Legally you don't have to. But I think if it were me I'd let them know when your due. I'd like to not have that surprise pop out in a couple of weeks after they've spent time training you.
Illness can happen at any time and people have family emergencies that take them away from their jobs sometimes. Those are obviously not planned.
I have seen what happens when a person is hired, they start showing a couple of weeks later, then in a few months the company is having to run an ad, hire a new person who's trying to find a job to support their own family, then in 6 weeks the new mom comes in and expects their job back, same shift, same benefits, same everything.
The company just hired a new person and they simply can't afford 2 people for the same position. So they give you crappy hours, they make you work the overnight shift or take on accounts no one else will take because they're too hard. They make you miserable so you'll quit.

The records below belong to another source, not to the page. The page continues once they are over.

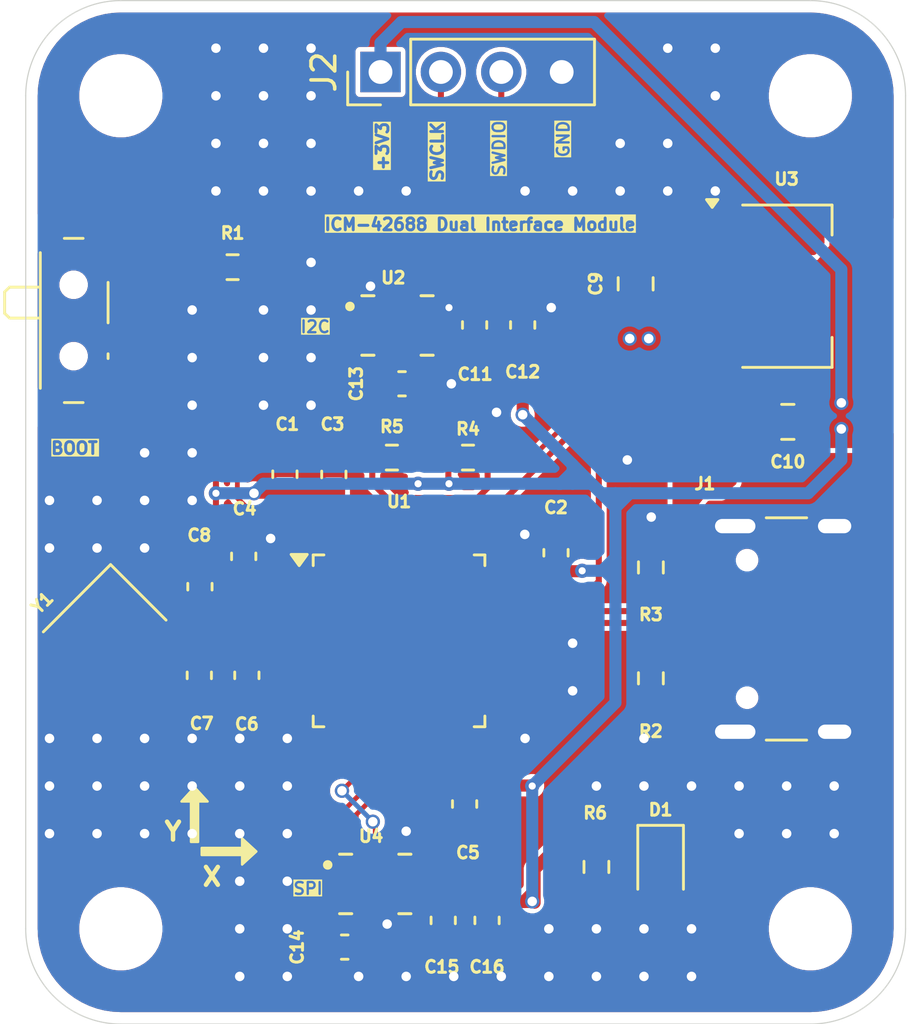
<source format=kicad_pcb>
(kicad_pcb
	(version 20241229)
	(generator "pcbnew")
	(generator_version "9.0")
	(general
		(thickness 1.6)
		(legacy_teardrops no)
	)
	(paper "A4")
	(layers
		(0 "F.Cu" signal)
		(2 "B.Cu" signal)
		(9 "F.Adhes" user "F.Adhesive")
		(11 "B.Adhes" user "B.Adhesive")
		(13 "F.Paste" user)
		(15 "B.Paste" user)
		(5 "F.SilkS" user "F.Silkscreen")
		(7 "B.SilkS" user "B.Silkscreen")
		(1 "F.Mask" user)
		(3 "B.Mask" user)
		(17 "Dwgs.User" user "User.Drawings")
		(19 "Cmts.User" user "User.Comments")
		(21 "Eco1.User" user "User.Eco1")
		(23 "Eco2.User" user "User.Eco2")
		(25 "Edge.Cuts" user)
		(27 "Margin" user)
		(31 "F.CrtYd" user "F.Courtyard")
		(29 "B.CrtYd" user "B.Courtyard")
		(35 "F.Fab" user)
		(33 "B.Fab" user)
		(39 "User.1" user)
		(41 "User.2" user)
		(43 "User.3" user)
		(45 "User.4" user)
	)
	(setup
		(pad_to_mask_clearance 0)
		(allow_soldermask_bridges_in_footprints no)
		(tenting front back)
		(pcbplotparams
			(layerselection 0x00000000_00000000_55555555_5755f5ff)
			(plot_on_all_layers_selection 0x00000000_00000000_00000000_00000000)
			(disableapertmacros no)
			(usegerberextensions no)
			(usegerberattributes yes)
			(usegerberadvancedattributes yes)
			(creategerberjobfile yes)
			(dashed_line_dash_ratio 12.000000)
			(dashed_line_gap_ratio 3.000000)
			(svgprecision 4)
			(plotframeref no)
			(mode 1)
			(useauxorigin no)
			(hpglpennumber 1)
			(hpglpenspeed 20)
			(hpglpendiameter 15.000000)
			(pdf_front_fp_property_popups yes)
			(pdf_back_fp_property_popups yes)
			(pdf_metadata yes)
			(pdf_single_document no)
			(dxfpolygonmode yes)
			(dxfimperialunits yes)
			(dxfusepcbnewfont yes)
			(psnegative no)
			(psa4output no)
			(plot_black_and_white yes)
			(sketchpadsonfab no)
			(plotpadnumbers no)
			(hidednponfab no)
			(sketchdnponfab yes)
			(crossoutdnponfab yes)
			(subtractmaskfromsilk no)
			(outputformat 1)
			(mirror no)
			(drillshape 1)
			(scaleselection 1)
			(outputdirectory "")
		)
	)
	(net 0 "")
	(net 1 "GND")
	(net 2 "+3.3V")
	(net 3 "/NRST")
	(net 4 "Net-(U1-PD1)")
	(net 5 "Net-(U1-PD0)")
	(net 6 "VBUS")
	(net 7 "Net-(D1-A)")
	(net 8 "/USB_D+")
	(net 9 "Net-(J1-CC1)")
	(net 10 "unconnected-(J1-SBU1-PadA8)")
	(net 11 "/USB_D-")
	(net 12 "unconnected-(J1-SBU2-PadB8)")
	(net 13 "Net-(J1-CC2)")
	(net 14 "/SWCLK")
	(net 15 "/SWDIO")
	(net 16 "/BOOT0")
	(net 17 "Net-(SW1-A)")
	(net 18 "/I2C1_SCL")
	(net 19 "/I2C1_SDA")
	(net 20 "unconnected-(U1-PB9-Pad46)")
	(net 21 "unconnected-(U1-PA15-Pad38)")
	(net 22 "unconnected-(U1-PA0-Pad10)")
	(net 23 "unconnected-(U1-PB4-Pad40)")
	(net 24 "unconnected-(U1-PC13-Pad2)")
	(net 25 "unconnected-(U1-VDDA-Pad9)")
	(net 26 "/ICM-SPI-MISO")
	(net 27 "unconnected-(U1-PA9-Pad30)")
	(net 28 "unconnected-(U1-PC15-Pad4)")
	(net 29 "unconnected-(U1-PC14-Pad3)")
	(net 30 "unconnected-(U1-PB2-Pad20)")
	(net 31 "/ICM-SPI-INT2")
	(net 32 "unconnected-(U1-PA1-Pad11)")
	(net 33 "unconnected-(U1-PA3-Pad13)")
	(net 34 "/ICM-SPI-CS")
	(net 35 "unconnected-(U1-PB10-Pad21)")
	(net 36 "unconnected-(U1-PB12-Pad25)")
	(net 37 "/ICM-SPI-SCK")
	(net 38 "unconnected-(U1-PB3-Pad39)")
	(net 39 "unconnected-(U1-PB8-Pad45)")
	(net 40 "unconnected-(U1-PA2-Pad12)")
	(net 41 "unconnected-(U1-PB11-Pad22)")
	(net 42 "/ICM-SPI-MOSI")
	(net 43 "unconnected-(U2-RESV_10-Pad10)")
	(net 44 "unconnected-(U2-RESV_3-Pad3)")
	(net 45 "unconnected-(U2-RESV_2-Pad2)")
	(net 46 "unconnected-(U2-AP_CS-Pad12)")
	(net 47 "unconnected-(U2-INT1{slash}INT-Pad4)")
	(net 48 "unconnected-(U4-RESV_10-Pad10)")
	(net 49 "unconnected-(U4-RESV_3-Pad3)")
	(net 50 "unconnected-(U4-INT1{slash}INT-Pad4)")
	(net 51 "unconnected-(U4-RESV_2-Pad2)")
	(net 52 "unconnected-(U1-PA10-Pad31)")
	(net 53 "unconnected-(U1-PB15-Pad28)")
	(net 54 "unconnected-(U1-PB13-Pad26)")
	(net 55 "unconnected-(U1-PB14-Pad27)")
	(net 56 "unconnected-(U1-PA8-Pad29)")
	(net 57 "unconnected-(U1-PA4-Pad14)")
	(net 58 "unconnected-(U1-PB5-Pad41)")
	(net 59 "unconnected-(U2-INT2{slash}FSYNC{slash}CLKIN-Pad9)")
	(footprint "Capacitor_SMD:C_0603_1608Metric" (layer "F.Cu") (at 224.95702 49.909503 90))
	(footprint "Resistor_SMD:R_0603_1608Metric" (layer "F.Cu") (at 230.6 49.2))
	(footprint "Capacitor_SMD:C_0805_2012Metric" (layer "F.Cu") (at 237.65 41.9 90))
	(footprint "Capacitor_SMD:C_0603_1608Metric" (layer "F.Cu") (at 221.3 58.35 -90))
	(footprint "Resistor_SMD:R_0603_1608Metric" (layer "F.Cu") (at 227.4 49.2 180))
	(footprint "Package_QFP:LQFP-48_7x7mm_P0.5mm" (layer "F.Cu") (at 227.7 56.9))
	(footprint "Capacitor_SMD:C_0603_1608Metric" (layer "F.Cu") (at 225.415357 69.768393))
	(footprint "Capacitor_SMD:C_0603_1608Metric" (layer "F.Cu") (at 219.326579 54.625 90))
	(footprint "Capacitor_SMD:C_0805_2012Metric" (layer "F.Cu") (at 244.05 47.7 180))
	(footprint "Package_TO_SOT_SMD:SOT-223-3_TabPin2" (layer "F.Cu") (at 244 42))
	(footprint "Resistor_SMD:R_0603_1608Metric" (layer "F.Cu") (at 238.290908 53.816409 -90))
	(footprint "ICM-42688-P:PQFN50P300X250X97-14N" (layer "F.Cu") (at 226.7 67.115))
	(footprint "MountingHole:MountingHole_3.2mm_M3_ISO7380" (layer "F.Cu") (at 245 34))
	(footprint "ICM-42688-P:PQFN50P300X250X97-14N" (layer "F.Cu") (at 227.635 43.65))
	(footprint "MountingHole:MountingHole_3.2mm_M3_ISO7380" (layer "F.Cu") (at 216 34))
	(footprint "Capacitor_SMD:C_0603_1608Metric" (layer "F.Cu") (at 222.9 49.9 90))
	(footprint "Resistor_SMD:R_0603_1608Metric" (layer "F.Cu") (at 236 66.4 -90))
	(footprint "Capacitor_SMD:C_0603_1608Metric" (layer "F.Cu") (at 230.457802 63.75595 -90))
	(footprint "MountingHole:MountingHole_3.2mm_M3_ISO7380" (layer "F.Cu") (at 216 69))
	(footprint "MountingHole:MountingHole_3.2mm_M3_ISO7380" (layer "F.Cu") (at 245 69))
	(footprint "Capacitor_SMD:C_0603_1608Metric" (layer "F.Cu") (at 230.878313 43.628867 -90))
	(footprint "Capacitor_SMD:C_0603_1608Metric" (layer "F.Cu") (at 229.556911 68.645844 90))
	(footprint "Capacitor_SMD:C_0603_1608Metric" (layer "F.Cu") (at 221.16751 53.351159 90))
	(footprint "LED_SMD:LED_0805_2012Metric" (layer "F.Cu") (at 238.7 66.3375 -90))
	(footprint "Crystal:Crystal_SMD_3225-4Pin_3.2x2.5mm" (layer "F.Cu") (at 215.321142 56.276777 -135))
	(footprint "Connector_PinHeader_2.54mm:PinHeader_1x04_P2.54mm_Vertical"
		(layer "F.Cu")
		(uuid "a2466953-9123-48e7-b363-1cdf484ebdac")
		(at 226.92 33 90)
		(descr "Through hole straight pin header, 1x04, 2.54mm pitch, single row")
		(tags "Through hole pin header THT 1x04 2.54mm single row")
		(property "Reference" "J2"
			(at 0 -2.38 90)
			(layer "F.SilkS")
			(uuid "f79b30a4-5e23-439c-8848-b2b0ef19887d")
			(effects
				(font
					(size 1 1)
					(thickness 0.15)
				)
			)
		)
		(property "Value" "SWD"
			(at 0 10 90)
			(layer "F.Fab")
			(uuid "1d29a2cf-10b0-4aed-8075-052cd8f930d3")
			(effects
				(font
					(size 1 1)
					(thickness 0.15)
				)
			)
		)
		(property "Datasheet" ""
			(at 0 0 90)
			(layer "F.Fab")
			(hide yes)
			(uuid "5994fd5c-4e46-4723-95ac-7c519a554ee9")
			(effects
				(font
					(size 1.27 1.27)
					(thickness 0.15)
				)
			)
		)
		(property "Description" "Generic connector, single row, 01x04, script generated (kicad-library-utils/schlib/autogen/connector/)"
			(at 0 0 90)
			(layer "F.Fab")
			(hide yes)
			(uuid "acb4e580-5841-4e20-af45-c09bcda69ae1")
			(effects
				(font
					(size 1.27 1.27)
					(thickness 0.15)
				)
			)
		)
		(property ki_fp_filters "Connector*:*_1x??_*")
		(path "/f37476ab-390b-4ab1-a122-af75f680c642")
		(sheetname "/")
		(sheetfile "STM32-IMU.kicad_sch")
		(attr through_hole)
		(fp_line
			(start -1.38 -1.38)
			(end 0 -1.38)
			(stroke
				(width 0.12)
				(type solid)
			)
			(layer "F.SilkS")
			(uuid "faa9cfb0-3bd6-47a3-a442-06f156e1375a")
		)
		(fp_line
			(start -1.38 0)
			(end -1
... [254450 chars truncated]
</source>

This happened to my daughter 2 times. One place she was pregnant when she was hired to work the front desk of a hotel. Days, 10am-6pm, M-F, good pay, lots of benefits especially working for a national name, the discounts and freebies were enormous. After she came back they put her working something like midnight to 7am. No child care, no full time benefits or perks, nothing but a paycheck that wasn't as much as before. She had to quit within a few weeks due to having to leave a newborn and her other kids with anyone she could find that would watch them for pennies per hour. No child care benefits if the care provider isn't a licensed child care provider that takes Sooner Care child care pay.
Then she got pregnant after working at a place for a year. Worked 6pm-2am. Had full child care for those hours, had an apartment and vehicle, barely making ends meet with food stamps and child care assistance and low income subsidy on her rent but making it.
After the baby was born they switcher her to part time because they had "filler her position" when she took a leave of absence. She was maybe working 15 hours per week at that point. She had to quit and go back to stripping to keep her apartment and car.
So not telling a prospective employer and giving them an out in case someone else who is equally desirable is just the right thing to do in my opinion.